Cool, thanks.  I made a bunch of fixes -- I added an elog(ERROR) check
to ensure a constraint whose parent is being set does not already have a
parent; that seemed in line with the new asserts that check the
coninhcount.  I also moved those asserts, changing the spirit of what
they checked.  Also: I wasn't sure about stopping recursion for legacy
inheritance in ATExecDropConstraint() for non-check constraints, so I
changed that to occur in partitioned only.  Also, stylistic fixes.

I was mildly surprised to realize that the my_fkey constraint on
fk_part_1_1 is gone after dropping fkey on its parent, since it was
declared locally when that table was created.  However, it makes perfect
sense in retrospect, since we made it dependent on its parent.  I'm not
terribly happy about this, but I don't quite see a way to make it better
that doesn't require much more code than is warranted.

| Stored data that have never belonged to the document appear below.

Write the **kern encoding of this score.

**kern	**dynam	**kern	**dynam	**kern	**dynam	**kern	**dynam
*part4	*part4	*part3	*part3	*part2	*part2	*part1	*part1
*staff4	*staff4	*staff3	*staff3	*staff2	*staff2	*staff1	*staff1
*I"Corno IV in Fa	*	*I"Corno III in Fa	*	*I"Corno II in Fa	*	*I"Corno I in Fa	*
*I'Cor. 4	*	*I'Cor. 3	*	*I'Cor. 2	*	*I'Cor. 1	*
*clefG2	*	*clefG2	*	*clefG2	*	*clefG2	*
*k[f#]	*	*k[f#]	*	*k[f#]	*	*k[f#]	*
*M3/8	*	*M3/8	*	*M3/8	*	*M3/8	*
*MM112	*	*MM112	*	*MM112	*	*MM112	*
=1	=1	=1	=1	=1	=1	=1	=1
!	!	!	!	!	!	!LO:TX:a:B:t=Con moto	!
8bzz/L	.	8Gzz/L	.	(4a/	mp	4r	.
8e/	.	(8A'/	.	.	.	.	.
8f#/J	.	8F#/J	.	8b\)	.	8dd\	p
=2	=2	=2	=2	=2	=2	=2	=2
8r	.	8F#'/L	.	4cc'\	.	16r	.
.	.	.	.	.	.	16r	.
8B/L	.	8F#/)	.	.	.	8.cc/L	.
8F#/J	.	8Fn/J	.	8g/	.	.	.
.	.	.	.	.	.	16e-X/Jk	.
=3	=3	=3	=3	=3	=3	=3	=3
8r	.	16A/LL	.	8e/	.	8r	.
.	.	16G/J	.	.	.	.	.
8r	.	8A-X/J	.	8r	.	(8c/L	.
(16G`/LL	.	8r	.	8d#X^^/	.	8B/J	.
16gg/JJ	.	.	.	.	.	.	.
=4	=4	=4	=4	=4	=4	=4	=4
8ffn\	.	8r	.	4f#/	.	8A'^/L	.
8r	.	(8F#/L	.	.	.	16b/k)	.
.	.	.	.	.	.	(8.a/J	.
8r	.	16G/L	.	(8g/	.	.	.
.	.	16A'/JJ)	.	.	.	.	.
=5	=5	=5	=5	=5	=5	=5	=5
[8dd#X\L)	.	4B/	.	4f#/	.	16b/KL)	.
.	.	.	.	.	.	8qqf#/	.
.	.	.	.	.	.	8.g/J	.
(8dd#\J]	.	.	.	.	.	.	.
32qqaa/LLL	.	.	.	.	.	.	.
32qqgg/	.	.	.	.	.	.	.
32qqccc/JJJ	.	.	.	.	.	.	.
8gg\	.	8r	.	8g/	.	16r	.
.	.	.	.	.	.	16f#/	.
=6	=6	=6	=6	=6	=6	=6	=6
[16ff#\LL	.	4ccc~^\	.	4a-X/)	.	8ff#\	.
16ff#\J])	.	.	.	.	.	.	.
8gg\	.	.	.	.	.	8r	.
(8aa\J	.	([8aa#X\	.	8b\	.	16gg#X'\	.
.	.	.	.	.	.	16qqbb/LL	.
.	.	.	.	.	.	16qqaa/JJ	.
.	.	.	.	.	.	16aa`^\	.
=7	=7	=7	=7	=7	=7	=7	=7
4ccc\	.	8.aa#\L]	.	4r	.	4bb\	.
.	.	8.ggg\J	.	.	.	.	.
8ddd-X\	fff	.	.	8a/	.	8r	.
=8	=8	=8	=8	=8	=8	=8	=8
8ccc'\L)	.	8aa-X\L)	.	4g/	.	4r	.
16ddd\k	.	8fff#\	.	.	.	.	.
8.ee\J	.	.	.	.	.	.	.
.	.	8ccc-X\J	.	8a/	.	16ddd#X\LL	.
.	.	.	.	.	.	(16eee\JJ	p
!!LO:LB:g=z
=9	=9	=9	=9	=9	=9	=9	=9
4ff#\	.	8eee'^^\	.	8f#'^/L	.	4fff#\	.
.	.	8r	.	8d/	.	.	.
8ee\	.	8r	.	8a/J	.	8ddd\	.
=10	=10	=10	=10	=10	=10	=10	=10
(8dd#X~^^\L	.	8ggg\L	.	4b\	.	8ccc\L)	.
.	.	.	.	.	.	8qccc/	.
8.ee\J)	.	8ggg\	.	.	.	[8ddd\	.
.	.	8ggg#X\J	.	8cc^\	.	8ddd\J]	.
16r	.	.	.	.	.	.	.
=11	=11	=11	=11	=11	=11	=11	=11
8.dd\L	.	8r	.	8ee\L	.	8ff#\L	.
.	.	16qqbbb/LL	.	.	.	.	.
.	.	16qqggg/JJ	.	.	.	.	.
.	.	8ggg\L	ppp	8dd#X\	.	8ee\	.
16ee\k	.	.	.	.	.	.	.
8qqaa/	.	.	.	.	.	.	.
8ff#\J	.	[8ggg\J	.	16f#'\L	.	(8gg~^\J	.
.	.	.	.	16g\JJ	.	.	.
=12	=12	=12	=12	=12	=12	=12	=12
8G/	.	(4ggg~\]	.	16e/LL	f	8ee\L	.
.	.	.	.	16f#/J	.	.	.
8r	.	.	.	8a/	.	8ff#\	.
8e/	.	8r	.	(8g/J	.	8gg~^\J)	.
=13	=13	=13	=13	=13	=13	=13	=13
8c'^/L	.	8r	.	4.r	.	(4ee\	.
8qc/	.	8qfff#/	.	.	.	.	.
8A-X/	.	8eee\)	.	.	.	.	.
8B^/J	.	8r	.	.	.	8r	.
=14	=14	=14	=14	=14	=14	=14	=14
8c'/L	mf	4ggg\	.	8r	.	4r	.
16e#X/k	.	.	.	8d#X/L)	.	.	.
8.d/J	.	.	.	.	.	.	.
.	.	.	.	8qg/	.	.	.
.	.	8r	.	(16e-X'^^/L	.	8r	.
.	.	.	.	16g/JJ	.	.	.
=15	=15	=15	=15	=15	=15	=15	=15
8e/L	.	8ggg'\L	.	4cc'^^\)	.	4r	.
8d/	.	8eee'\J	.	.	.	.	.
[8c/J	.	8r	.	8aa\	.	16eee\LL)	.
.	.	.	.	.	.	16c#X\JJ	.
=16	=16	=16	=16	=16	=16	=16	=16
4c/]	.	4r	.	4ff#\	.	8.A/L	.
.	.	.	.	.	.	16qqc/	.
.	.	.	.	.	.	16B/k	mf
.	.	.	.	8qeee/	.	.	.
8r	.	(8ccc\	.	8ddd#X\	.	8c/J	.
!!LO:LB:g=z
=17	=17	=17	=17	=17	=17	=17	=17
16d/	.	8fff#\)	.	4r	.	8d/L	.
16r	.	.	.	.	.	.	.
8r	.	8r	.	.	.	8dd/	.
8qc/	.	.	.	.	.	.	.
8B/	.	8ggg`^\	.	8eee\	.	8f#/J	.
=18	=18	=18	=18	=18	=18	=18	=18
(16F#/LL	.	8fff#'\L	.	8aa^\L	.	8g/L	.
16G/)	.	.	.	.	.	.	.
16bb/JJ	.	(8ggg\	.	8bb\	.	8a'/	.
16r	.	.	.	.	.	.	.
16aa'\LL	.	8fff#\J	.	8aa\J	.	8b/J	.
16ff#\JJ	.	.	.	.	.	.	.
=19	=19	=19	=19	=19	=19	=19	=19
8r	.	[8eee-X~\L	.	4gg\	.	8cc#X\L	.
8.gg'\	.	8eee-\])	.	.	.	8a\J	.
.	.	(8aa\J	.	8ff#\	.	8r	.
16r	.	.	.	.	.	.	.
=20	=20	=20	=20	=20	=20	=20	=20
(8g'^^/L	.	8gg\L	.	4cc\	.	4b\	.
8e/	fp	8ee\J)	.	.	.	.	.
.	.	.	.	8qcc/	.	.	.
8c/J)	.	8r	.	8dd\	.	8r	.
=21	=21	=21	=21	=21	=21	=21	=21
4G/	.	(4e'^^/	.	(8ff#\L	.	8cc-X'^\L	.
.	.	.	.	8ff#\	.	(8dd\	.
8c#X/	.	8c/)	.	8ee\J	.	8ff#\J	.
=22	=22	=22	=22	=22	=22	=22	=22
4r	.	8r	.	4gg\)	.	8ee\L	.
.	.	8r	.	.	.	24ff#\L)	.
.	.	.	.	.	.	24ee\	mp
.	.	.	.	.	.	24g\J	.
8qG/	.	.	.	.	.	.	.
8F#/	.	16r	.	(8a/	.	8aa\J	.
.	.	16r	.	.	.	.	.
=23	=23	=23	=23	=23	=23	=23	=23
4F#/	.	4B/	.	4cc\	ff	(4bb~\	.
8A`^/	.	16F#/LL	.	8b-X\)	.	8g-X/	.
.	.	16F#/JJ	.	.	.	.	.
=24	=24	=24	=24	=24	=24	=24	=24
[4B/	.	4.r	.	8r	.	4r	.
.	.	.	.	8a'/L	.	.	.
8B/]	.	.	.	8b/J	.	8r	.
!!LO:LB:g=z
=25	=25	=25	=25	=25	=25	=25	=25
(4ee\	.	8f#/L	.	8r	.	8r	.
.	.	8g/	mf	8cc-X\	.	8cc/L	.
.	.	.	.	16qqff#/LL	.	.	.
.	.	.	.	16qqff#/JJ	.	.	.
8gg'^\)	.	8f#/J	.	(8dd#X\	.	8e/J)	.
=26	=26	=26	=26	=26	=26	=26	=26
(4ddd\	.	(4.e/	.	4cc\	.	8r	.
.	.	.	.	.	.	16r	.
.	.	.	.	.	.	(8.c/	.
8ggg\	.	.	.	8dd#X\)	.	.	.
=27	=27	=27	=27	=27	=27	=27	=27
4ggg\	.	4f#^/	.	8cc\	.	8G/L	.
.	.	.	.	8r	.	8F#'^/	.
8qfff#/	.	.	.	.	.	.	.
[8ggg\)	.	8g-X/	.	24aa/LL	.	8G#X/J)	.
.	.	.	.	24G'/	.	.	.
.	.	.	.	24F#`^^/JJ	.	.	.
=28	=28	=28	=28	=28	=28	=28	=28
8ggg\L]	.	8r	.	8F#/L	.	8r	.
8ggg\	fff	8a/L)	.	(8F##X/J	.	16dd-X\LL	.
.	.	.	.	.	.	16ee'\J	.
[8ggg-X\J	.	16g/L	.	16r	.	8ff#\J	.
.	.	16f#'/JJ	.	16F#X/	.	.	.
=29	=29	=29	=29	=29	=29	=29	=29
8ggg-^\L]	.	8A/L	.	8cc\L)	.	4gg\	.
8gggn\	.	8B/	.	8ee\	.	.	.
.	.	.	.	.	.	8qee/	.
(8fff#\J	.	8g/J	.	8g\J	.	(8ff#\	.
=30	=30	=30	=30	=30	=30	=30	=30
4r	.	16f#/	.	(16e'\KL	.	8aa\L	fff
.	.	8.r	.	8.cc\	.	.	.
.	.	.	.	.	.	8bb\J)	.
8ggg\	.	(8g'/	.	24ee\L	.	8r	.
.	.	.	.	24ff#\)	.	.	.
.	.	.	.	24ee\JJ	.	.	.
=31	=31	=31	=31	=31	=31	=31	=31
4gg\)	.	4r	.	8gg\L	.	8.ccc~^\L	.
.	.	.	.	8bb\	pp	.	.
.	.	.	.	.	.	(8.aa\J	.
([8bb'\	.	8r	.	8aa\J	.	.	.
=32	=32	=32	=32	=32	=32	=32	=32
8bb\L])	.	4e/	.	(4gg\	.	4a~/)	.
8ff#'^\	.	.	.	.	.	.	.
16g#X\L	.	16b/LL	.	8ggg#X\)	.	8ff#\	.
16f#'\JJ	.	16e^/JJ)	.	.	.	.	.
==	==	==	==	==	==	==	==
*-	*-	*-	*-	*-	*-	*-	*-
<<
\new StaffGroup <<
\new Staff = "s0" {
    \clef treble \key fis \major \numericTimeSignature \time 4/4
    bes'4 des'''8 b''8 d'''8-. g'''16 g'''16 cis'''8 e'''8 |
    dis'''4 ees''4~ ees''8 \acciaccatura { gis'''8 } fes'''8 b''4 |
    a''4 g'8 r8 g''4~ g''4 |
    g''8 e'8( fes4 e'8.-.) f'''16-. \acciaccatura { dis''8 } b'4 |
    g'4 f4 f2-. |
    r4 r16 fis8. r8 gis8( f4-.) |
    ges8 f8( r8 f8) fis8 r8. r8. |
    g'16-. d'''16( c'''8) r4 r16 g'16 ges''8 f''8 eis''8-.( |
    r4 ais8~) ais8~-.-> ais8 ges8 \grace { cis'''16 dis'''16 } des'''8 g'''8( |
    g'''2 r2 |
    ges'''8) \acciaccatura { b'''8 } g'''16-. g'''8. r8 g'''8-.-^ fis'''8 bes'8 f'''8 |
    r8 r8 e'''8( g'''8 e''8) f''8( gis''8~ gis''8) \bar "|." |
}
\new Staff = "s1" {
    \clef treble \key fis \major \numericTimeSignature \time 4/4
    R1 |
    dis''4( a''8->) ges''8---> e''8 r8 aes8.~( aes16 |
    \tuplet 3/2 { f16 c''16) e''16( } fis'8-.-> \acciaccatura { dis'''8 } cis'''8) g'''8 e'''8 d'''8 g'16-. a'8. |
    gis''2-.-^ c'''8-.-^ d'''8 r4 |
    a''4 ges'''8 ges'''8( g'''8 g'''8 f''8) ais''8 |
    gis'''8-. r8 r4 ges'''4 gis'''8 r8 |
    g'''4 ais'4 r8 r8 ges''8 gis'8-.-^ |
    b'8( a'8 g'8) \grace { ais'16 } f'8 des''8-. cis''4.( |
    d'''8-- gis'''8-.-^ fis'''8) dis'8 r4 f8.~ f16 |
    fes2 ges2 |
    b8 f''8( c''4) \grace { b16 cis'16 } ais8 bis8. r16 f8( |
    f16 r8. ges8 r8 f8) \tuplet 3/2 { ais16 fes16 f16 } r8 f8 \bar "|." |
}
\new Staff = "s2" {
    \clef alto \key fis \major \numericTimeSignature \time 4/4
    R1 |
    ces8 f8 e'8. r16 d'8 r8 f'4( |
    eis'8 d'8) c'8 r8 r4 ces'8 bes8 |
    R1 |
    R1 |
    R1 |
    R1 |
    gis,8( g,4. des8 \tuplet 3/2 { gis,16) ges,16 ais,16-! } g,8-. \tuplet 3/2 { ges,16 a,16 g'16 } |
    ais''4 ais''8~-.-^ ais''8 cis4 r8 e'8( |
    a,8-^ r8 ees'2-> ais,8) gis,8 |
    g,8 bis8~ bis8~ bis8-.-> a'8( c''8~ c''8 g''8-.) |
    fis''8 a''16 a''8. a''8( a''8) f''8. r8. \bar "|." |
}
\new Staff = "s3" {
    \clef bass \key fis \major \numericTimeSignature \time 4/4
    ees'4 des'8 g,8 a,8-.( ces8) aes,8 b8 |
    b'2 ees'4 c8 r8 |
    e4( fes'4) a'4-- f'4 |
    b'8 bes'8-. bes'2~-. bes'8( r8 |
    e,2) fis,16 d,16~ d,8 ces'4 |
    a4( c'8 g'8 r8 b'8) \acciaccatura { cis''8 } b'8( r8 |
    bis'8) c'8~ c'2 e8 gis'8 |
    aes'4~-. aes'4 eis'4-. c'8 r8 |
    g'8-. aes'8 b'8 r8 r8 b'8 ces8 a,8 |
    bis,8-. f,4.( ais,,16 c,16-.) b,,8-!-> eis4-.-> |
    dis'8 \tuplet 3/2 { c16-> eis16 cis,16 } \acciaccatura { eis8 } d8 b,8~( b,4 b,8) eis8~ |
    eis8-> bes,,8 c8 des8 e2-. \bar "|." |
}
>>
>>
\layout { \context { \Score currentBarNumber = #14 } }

> These patches apply unchanged to the PG 11 branch.

Yeah, only if you tried to compile, it would have complained about
table_close() ;-)

-- 
Álvaro Herrera                https://www.2ndQuadrant.com/
PostgreSQL Development, 24x7 Support, Remote DBA, Training & Services


Re: problems with foreign keys on partitioned tables

From
Amit Langote
Date:
On 2019/01/25 2:18, Alvaro Herrera wrote:
> On 2019-Jan-24, Amit Langote wrote:
> 
>> A few hunks of the originally proposed patch are attached here as 0001,
>> especially the part which fixes ATAddForeignKeyConstraint to pass the
>> correct value of connoninherit to CreateConstraintEntry (which should be
>> false for partitioned tables).  With that change, many tests start failing
>> because of the above bug.  That patch also adds a test case like the one
>> above, but it fails along with others due to the bug.  Patch 0002 is the
>> aforementioned simpler fix to make the errors (existing and the newly
>> added) go away.
> 
> Cool, thanks.  I made a bunch of fixes -- I added an elog(ERROR) check
> to ensure a constraint whose parent is being set does not already have a
> parent; that seemed in line with the new asserts that check the
> coninhcount.  I also moved those asserts, changing the spirit of what
> they checked.  Also: I wasn't sure about stopping recursion for legacy
> inheritance in ATExecDropConstraint() for non-check constraints, so I
> changed that to occur in partitioned only.  Also, stylistic fixes.

Thanks for the fixes and committing.

> I was mildly surprised to realize that the my_fkey constraint on
> fk_part_1_1 is gone after dropping fkey on its parent, since it was
> declared locally when that table was created.  However, it makes perfect
> sense in retrospect, since we made it dependent on its parent.  I'm not
> terribly happy about this, but I don't quite see a way to make it better
> that doesn't require much more code than is warranted.

Fwiw, CHECK constraints behave that way too.  OTOH, detaching a partition
preserves all the constraints, even the ones that were never locally
defined on the partition.

>> These patches apply unchanged to the PG 11 branch.
> 
> Yeah, only if you tried to compile, it would have complained about
> table_close() ;-)

Oops, sorry.  I was really in a hurry that day as the dinnertime had passed.